Together, these narrative shifts laid the cultural groundwork for long-term policy influence and systems change—demonstrating that changing the story is often the first step toward changing outcomes.

From Reactive Work to Proactive Systems Change

Before Convergence’s support, many organizations were forced into reactive cycles—responding to crisis after crisis with limited infrastructure.

For the first five years of Hutch in Harmony, it was very reactive work. Convergence allowed us to be more proactive, intentional, and rooted in community safety and trust.” — Esmeralda Tovar-Mora

With stability came strategy. Organizations began formalizing programs, building leadership pipelines, and engaging civic systems. Funders recognized this upstream potential as a critical insight.

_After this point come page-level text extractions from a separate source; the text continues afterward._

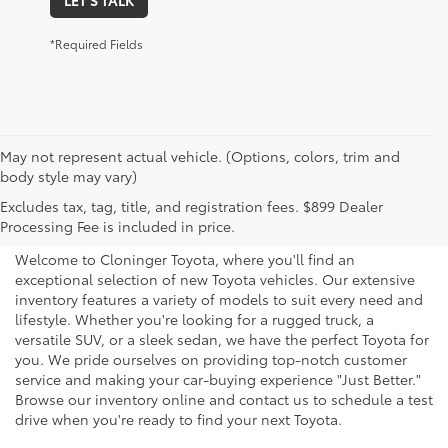
*Required Fields
May not represent actual vehicle. (Options, colors, trim and
body style may vary)
Explore New Toyotas for
Excludes tax, tag, title, and registration fees. $899 Dealer
Sale near Charlotte
Processing Fee is included in price.
Welcome to Cloninger Toyota, where you'll find an
exceptional selection of new Toyota vehicles. Our extensive
inventory features a variety of models to suit every need and
lifestyle. Whether you're looking for a rugged truck, a
versatile SUV, or a sleek sedan, we have the perfect Toyota for
you. We pride ourselves on providing top-notch customer
service and making your car-buying experience "Just Better."
Browse our inventory online and contact us to schedule a test
drive when you're ready to find your next Toyota.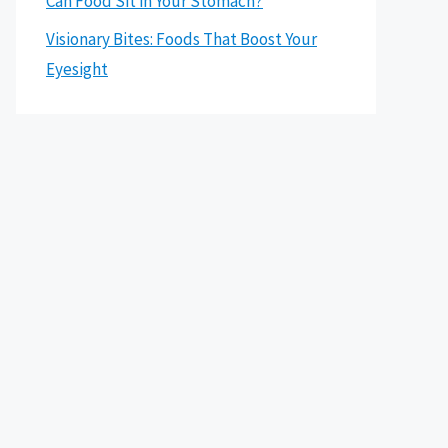
Can Food Sit in Your Stomach?
Visionary Bites: Foods That Boost Your
Eyesight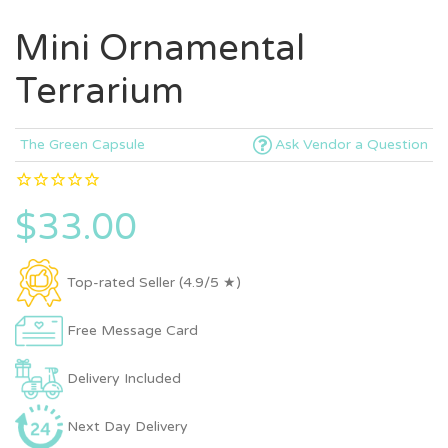
Mini Ornamental
Terrarium
The Green Capsule
Ask Vendor a Question
$33.00
Top-rated Seller (4.9/5 ★)
Free Message Card
Delivery Included
Next Day Delivery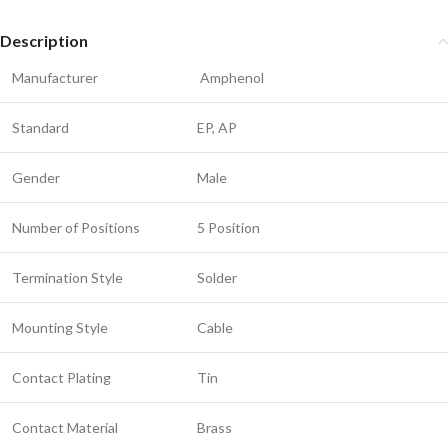
Description
Manufacturer
Amphenol
Standard
EP, AP
Gender
Male
Number of Positions
5 Position
Termination Style
Solder
Mounting Style
Cable
Contact Plating
Tin
Contact Material
Brass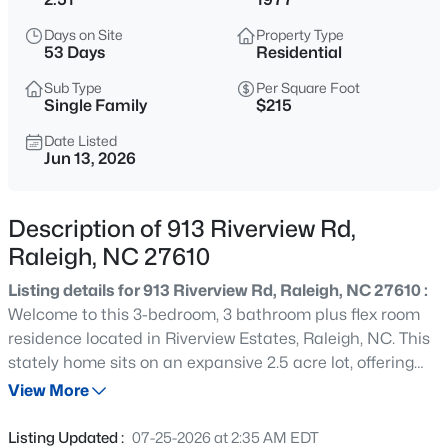
$376,000
Active
Days on Site
Property Type
3
3
1801
0.05
53 Days
Residential
Beds
Baths
Sqft
Acres
Sub Type
Per Square Foot
2638 Asher View Ct, Raleigh, NC 27606
Single Family
$215
MLS#: 10184549
Date Listed
Jun 13, 2026
New - 30 Mins Ago
Description of 913 Riverview Rd,
Raleigh, NC 27610
Listing details for 913 Riverview Rd, Raleigh, NC 27610 :
Welcome to this 3-bedroom, 3 bathroom plus flex room
residence located in Riverview Estates, Raleigh, NC. This
stately home sits on an expansive 2.5 acre lot, offering
$679,000
Active
substantial outdoor space for various uses and activities.
View More
6
4
3171
0.09
Surrounded by tall trees and the winding banks of the
Beds
Baths
Sqft
Acres
Neuse River this retreat is only 15 minutes from
Listing Updated :
07-25-2026 at 2:35 AM EDT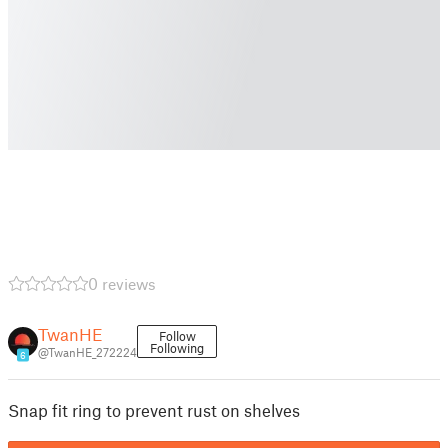
0 reviews
TwanHE
Follow
Following
@TwanHE_272224
6
Snap fit ring to prevent rust on shelves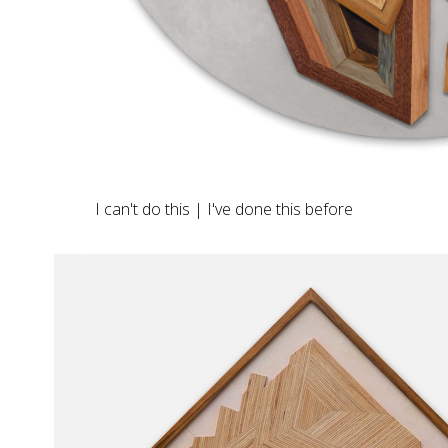
I can't do this | I've done this before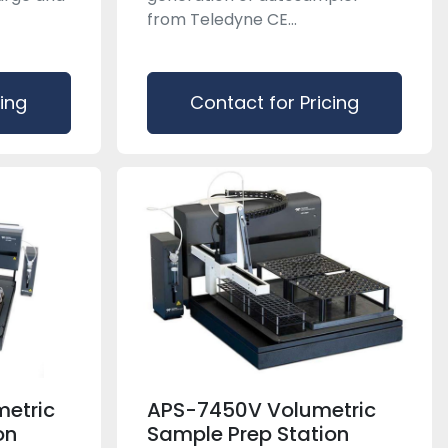
from Teledyne CE...
cing
Contact for Pricing
etric
APS-7450V Volumetric
on
Sample Prep Station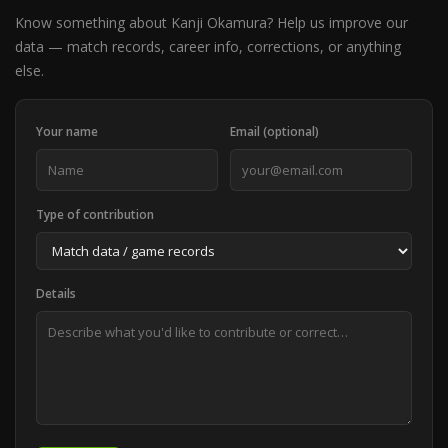
Know something about Kanji Okamura? Help us improve our
data — match records, career info, corrections, or anything
else.
Your name
Email (optional)
Type of contribution
Details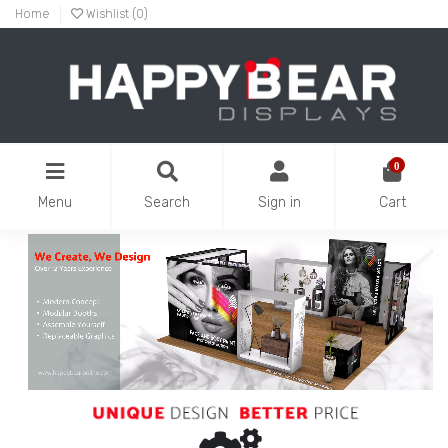
Home
Wishlist (
0
)
0
Menu
Search
Sign in
Cart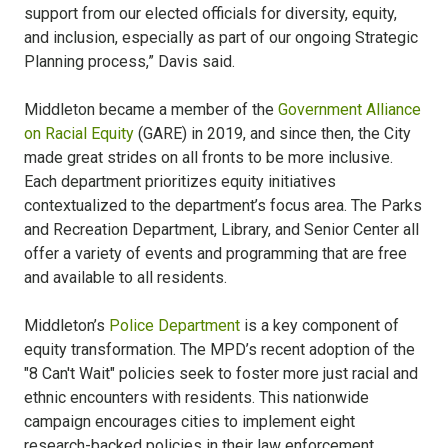
support from our elected officials for diversity, equity,
and inclusion, especially as part of our ongoing Strategic
Planning process,” Davis said.
Middleton became a member of the
Government Alliance
on Racial Equity
(GARE) in 2019, and since then, the City
made great strides on all fronts to be more inclusive.
Each department prioritizes equity initiatives
contextualized to the department’s focus area. The Parks
and Recreation Department, Library, and Senior Center all
offer a variety of events and programming that are free
and available to all residents.
Middleton’s
Police Department
is a key component of
equity transformation. The MPD’s recent adoption of the
"8 Can't Wait" policies seek to foster more just racial and
ethnic encounters with residents. This nationwide
campaign encourages cities to implement eight
research-backed policies in their law enforcement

“Just because an organization starts with basic needs doesn’t mean they can’t eventually move upstream to systems change.” — Valerie Black

How Funders Changed: From Convergence to BPEP

The lessons from this work did not remain isolated. They directly shaped KHF’s institutional strategy, culminating in the Building Power & Equity Partnership (BPEP)—a 10-year, $30+ million commitment to 30 organizations through multi-year, unrestricted funding.

This represented a fundamental shift in how KHF understood partnership, accountability, and risk. Scaling trust came with trade-offs—less short-term flexibility in grantmaking—but funders embraced this constraint as a sign of seriousness.

In one way of looking at it, BPEP is the Convergence Partnership on steroids. The downside to long-term core support is that our flexible grantmaking budget gets smaller…but I like it that way.” — Ed O’Malley

Conclusion: An Invitation to Invest Differently

Kansas demonstrates what becomes possible when philanthropy centers trust, narrative power, and community leadership. Organizations grow stronger. Communities gain voice and visibility. And funders themselves transform—embedding equity into institutional practice.

For prospective donors, this case study is an invitation: to move beyond transactional giving and toward transformative investment. To support not only programs, but power. And to help scale deep models of philanthropy that are as resilient, relational, and visionary as the communities they serve.